I listened to her breath come and go,
an old woman sweeping a stone floor,
an insistent whisper and I whispered, too,
like, I hope, a friendly, gentle wave
across warm sand. I traded secrets
with her night after night in the dark room.
I read her the books she loved when she
still climbed on my lap and turned the pages
for me—even the one where the monster
at the end of the book is only Grover,
is only good night, lights out, sleep tight,
or death. When she said to me one night
about two weeks before her departure,
when she said I don’t want to die, I knew
she knew what her shaken doctor meant
when she said of the final MRI
this is not good. I told her then that night,
just us alone in her lights out room,
I told her she was not dying in my
firmest, all-caps father voice, in my softest,
there’s-no-monster-under-this-bed daddy
voice. I told her that again and again,
an incantatory mantra whispered
in voice of tiny waves that kissed her shore
and, I hoped, rippled through her morphine drip,
through her drowsing blue veins and reached her heart.
What lies we tell our children and ourselves
when our tongues are forced by darkest night.

EDITOR STATEMENT:

This is such an incredibly powerful and moving poem. We are humbled at Mud Season to have Morris entrust us with his words on this most intimate piece recalling time in the hospital with his daughter as she was quite literally fighting for her life against breast cancer. I very much applaud his putting pen to paper in what is undoubtedly a beautiful homage to his daughter. 

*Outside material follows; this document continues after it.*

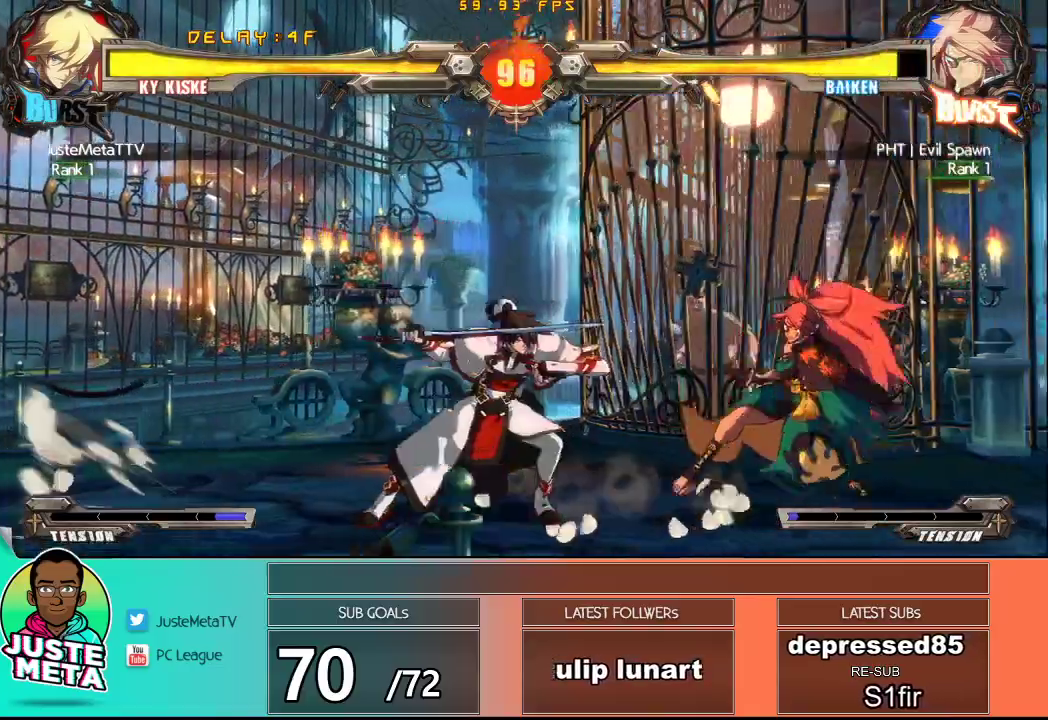
{"dt_ms": 500, "buttons": [], "left_stick": "down-left", "events": [[233, "left_stick", "left"], [500, "left_stick", "down-left"]]}
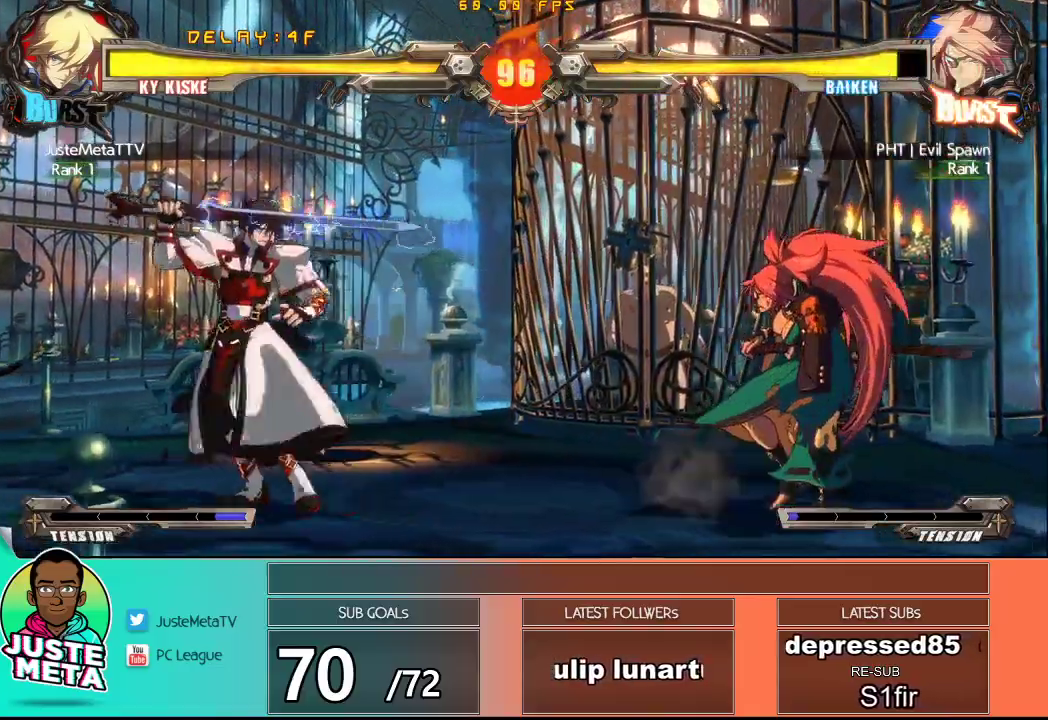
{"dt_ms": 500, "buttons": [], "left_stick": "center", "events": [[233, "left_stick", "left"], [367, "left_stick", "right"], [450, "left_stick", "center"]]}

–Jonah Meyer, Poetry Editor

ARTIST STATEMENT: 

I wrote “When My Father Voice Failed Us All” a week or two before the third anniversary of our daughter’s death from metastatic breast cancer and 39.  It is one of many poems in which I try to capture both the details of the experience of her treatment and her time in the hospital and my own inability to accomplish the most fundamental of parental jobs: protect one’s child.  I remember most vividly the sounds of nights in her hospital room and my own repeated assurances—perhaps mostly for myself—that she would recover or that she was not alone.  I think I will be writing and re-writing this poem for years to come.

 

By Cecil Morris

Cecil Morris retired after 37 years of teaching high school English, and now he tries writing himself what he spent so many years teaching others to understand and (he hopes) enjoy. He has poems in Cimarron Review, The Ekphrastic Review, English Journal, Evening Street Review, Poem, and other literary magazines.